Nicole McNabb, Master’s candidate
David R. Cheriton School of Computer Science
Clustering is the task of partitioning data so that “similar” points are grouped together and “dissimilar” ones are separated. In general, this is an ill-defined task. One way to make clustering well-defined is to introduce a clustering objective to optimize. While many common objectives such as k-means are known to be NP-hard, heuristics output “nice” clustering solutions efficiently in practice. This work analyzes two avenues of theoretical research that attempt to explain this discrepancy.
The first avenue studies the hardness of approximation of common clustering objectives. In this work, we review the state-of-the-art approximation algorithms and hardness of approximation of three common clustering objectives: k-means, k-median, and k-center. We analyze the extent to which these results explain the discrepancy between hardness of optimization and practical efficiency.
The second avenue of research studies structural properties of data that can be clustered efficiently.

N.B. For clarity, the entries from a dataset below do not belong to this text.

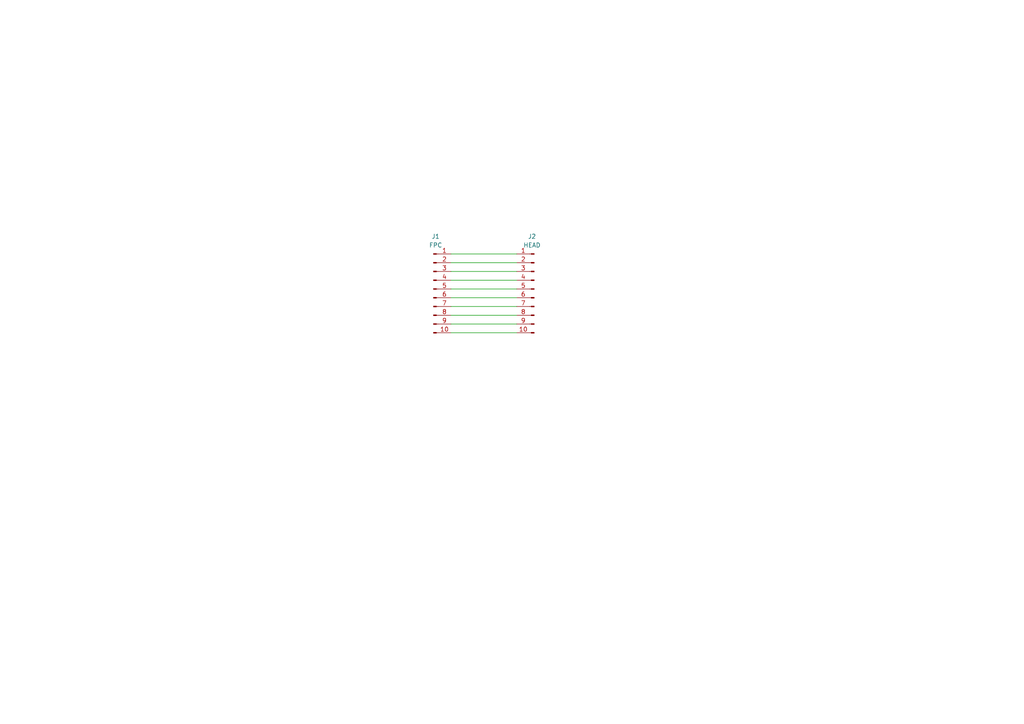
<source format=kicad_sch>
(kicad_sch
	(version 20231120)
	(generator "eeschema")
	(generator_version "8.0")
	(uuid "3029b2a2-086b-4520-89e3-6db27b29ca7f")
	(paper "A4")
	
	(wire
		(pts
			(xy 130.81 91.44) (xy 149.86 91.44)
		)
		(stroke
			(width 0)
			(type default)
		)
		(uuid "01c0d7dc-8bf2-4076-8895-e1c51f006bad")
	)
	(wire
		(pts
			(xy 130.81 78.74) (xy 149.86 78.74)
		)
		(stroke
			(width 0)
			(type default)
		)
		(uuid "36027453-4303-46c5-8eb0-ef9a9c953188")
	)
	(wire
		(pts
			(xy 130.81 83.82) (xy 149.86 83.82)
		)
		(stroke
			(width 0)
			(type default)
		)
		(uuid "5b3c1761-b473-4239-adb0-793a1edfebbd")
	)
	(wire
		(pts
			(xy 130.81 93.98) (xy 149.86 93.98)
		)
		(stroke
			(width 0)
			(type default)
		)
		(uuid "6c96afdd-4f5e-4d42-98f8-42dc732ccc17")
	)
	(wire
		(pts
			(xy 130.81 96.52) (xy 149.86 96.52)
		)
		(stroke
			(width 0)
			(type default)
		)
		(uuid "78bedd1e-03ff-4215-b970-ede143ad2d59")
	)
	(wire
		(pts
			(xy 130.81 86.36) (xy 149.86 86.36)
		)
		(stroke
			(width 0)
			(type default)
		)
		(uuid "8ab0f814-8e95-4826-a7bc-fb60a2822f68")
	)
	(wire
		(pts
			(xy 130.81 73.66) (xy 149.86 73.66)
		)
		(stroke
			(width 0)
			(type default)
		)
		(uuid "a38f2038-3b8f-4c98-b5e8-c2e16d9ac12a")
	)
	(wire
		(pts
			(xy 130.81 76.2) (xy 149.86 76.2)
		)
		(stroke
			(width 0)
			(type default)
		)
		(uuid "b158fce0-d9d1-49b9-b54d-637d271ad485")
	)
	(wire
		(pts
			(xy 130.81 81.28) (xy 149.86 81.28)
		)
		(stroke
			(width 0)
			(type default)
		)
		(uuid "c6b1b216-c40d-4f2d-9792-d436d53a8e01")
	)
	(wire
		(pts
			(xy 130.81 88.9) (xy 149.86 88.9)
		)
		(stroke
			(width 0)
			(type default)
		)
		(uuid "eae6da05-9d45-4c79-9dd4-069def0f1e7d")
	)
	(symbol
		(lib_id "Connector:Conn_01x10_Pin")
		(at 125.73 83.82 0)
		(unit 1)
		(exclude_from_sim no)
		(in_bom yes)
		(on_board yes)
		(dnp no)
		(fields_autoplaced yes)
		(uuid "93efb99c-cbbe-44e2-91cc-7b6f747d0616")
		(property "Reference" "J1"
			(at 126.365 68.58 0)
			(effects
				(font
					(size 1.27 1.27)
				)
			)
		)
		(property "Value" "FPC"
			(at 126.365 71.12 0)
			(effects
				(font
					(size 1.27 1.27)
				)
			)
		)
		(property "Footprint" "Connector_FFC-FPC:Hirose_FH12-10S-0.5SH_1x10-1MP_P0.50mm_Horizontal"
			(at 125.73 83.82 0)
			(effects
				(font
					(size 1.27 1.27)
				)
				(hide yes)
			)
		)
		(property "Datasheet" "~"
			(at 125.73 83.82 0)
			(effects
				(font
					(size 1.27 1.27)
				)
				(hide yes)
			)
		)
		(property "Description" "Generic connector, single row, 01x10, script generated"
			(at 125.73 83.82 0)
			(effects
				(font
					(size 1.27 1.27)
				)
				(hide yes)
			)
		)
		(pin "5"
			(uuid "8b8fbb34-e766-4993-8cbd-22751ef3956d")
		)
		(pin "3"
			(uuid "5ba9cca3-d8b9-4fec-a7e2-447a873d446a")
		)
		(pin "1"
			(uuid "80ef4788-258e-4b11-a875-8020e1759c76")
		)
		(pin "9"
			(uuid "e5d128da-4316-4900-b5f5-b97c79e8967c")
		)
		(pin "7"
			(uuid "c4a55e8a-3e65-4b8f-a5fd-9b856e48bc93")
		)
		(pin "2"
			(uuid "fddb9e0b-f1ae-4c08-a0a9-e8439b7d8e23")
		)
		(pin "8"
			(uuid "abade6ae-8fd5-4a20-98ba-1f0fddb174ff")
		)
		(pin "6"
			(uuid "63880abf-a91c-453a-9f0b-08064c871622")
		)
		(pin "10"
			(uuid "55cec512-9870-43fc-b24a-e65338d19019")
		)
		(pin "4"
			(uuid "865abadd-3026-4941-bce8-12ded48e7412")
		)
		(instances
			(project "lines-sensor-adapter"
				(path "/3029b2a2-086b-4520-89e3-6db27b29ca7f"
					(reference "J1")
					(unit 1)
				)
			)
		)
	)
	(symbol
		(lib_id "Connector:Conn_01x10_Pin")
		(at 154.94 83.82 0)
		(mirror y)
		(unit 1)
		(exclude_from_sim no)
		(in_bom yes)
		(on_board yes)
		(dnp no)
		(uuid "eeaa7d2e-9d3f-4b70-8297-553b1b43e850")
		(property "Reference" "J2"
			(at 154.305 68.58 0)
			(effects
				(font
					(size 1.27 1.27)
				)
			)
		)
		(property "Value" "HEAD"
			(at 154.305 71.12 0)
			(effects
				(font
					(size 1.27 1.27)
				)
			)
		)
		(property "Footprint" "Connector_PinHeader_2.54mm:PinHeader_1x10_P2.54mm_Vertical"
			(at 154.94 83.82 0)
			(effects
				(font
					(size 1.27 1.27)
				)
				(hide yes)
			)
		)
		(property "Datasheet" "~"
			(at 154.94 83.82 0)
			(effects
				(font
					(size 1.27 1.27)
				)
				(hide yes)
			)
		)
		(property "Description" "Generic connector, single row, 01x10, script generated"
			(at 154.94 83.82 0)
			(effects
				(font
					(size 1.27 1.27)
				)
				(hide yes)
			)
		)
		(pin "10"
			(uuid "076020ce-d40b-4cc9-a57e-e93f54a1e316")
		)
		(pin "2"
			(uuid "6d5ec750-4586-4339-909c-ca5fdeab11fa")
		)
		(pin "7"
			(uuid "a600a209-3149-49ac-8219-7c8f42803e35")
		)
		(pin "1"
			(uuid "82fb1112-330a-4d70-aad1-dd3d226a06ea")
		)
		(pin "9"
			(uuid "8be05f8f-2523-4a38-8fb5-95c89a43cbaa")
		)
		(pin "5"
			(uuid "ab4fd77e-dd67-4ff9-8917-e701d4ec6f2d")
		)
		(pin "4"
			(uuid "1b830f5f-d7ee-4480-817a-5a8eb4e5606f")
		)
		(pin "8"
			(uuid "40f4756c-2aaf-402c-a78f-3f496c6f4140")
		)
		(pin "3"
			(uuid "040ce347-b8a9-4b09-acb5-a3ccd1884187")
		)
		(pin "6"
			(uuid "b8c5f1c9-a9ef-4600-9468-d52617566a0e")
		)
		(instances
			(project "lines-sensor-adapter"
				(path "/3029b2a2-086b-4520-89e3-6db27b29ca7f"
					(reference "J2")
					(unit 1)
				)
			)
		)
	)
	(sheet_instances
		(path "/"
			(page "1")
		)
	)
)
</source>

We would like to show for some rigorous notion of structure that otherwise NP-hard objectives can be optimized efficiently for data exhibiting such structure. Most notions found to satisfy this goal, however, have proven unrealistic for real data. In this work, we review three structural notions yielding significant results for k-means, k-median, and k-center. We examine the extent to which these notions apply to real data and the implications of recent computational complexity results. Finally, we propose a way to combine the two avenues of research to help better explain the theory-practice gap in objective clustering.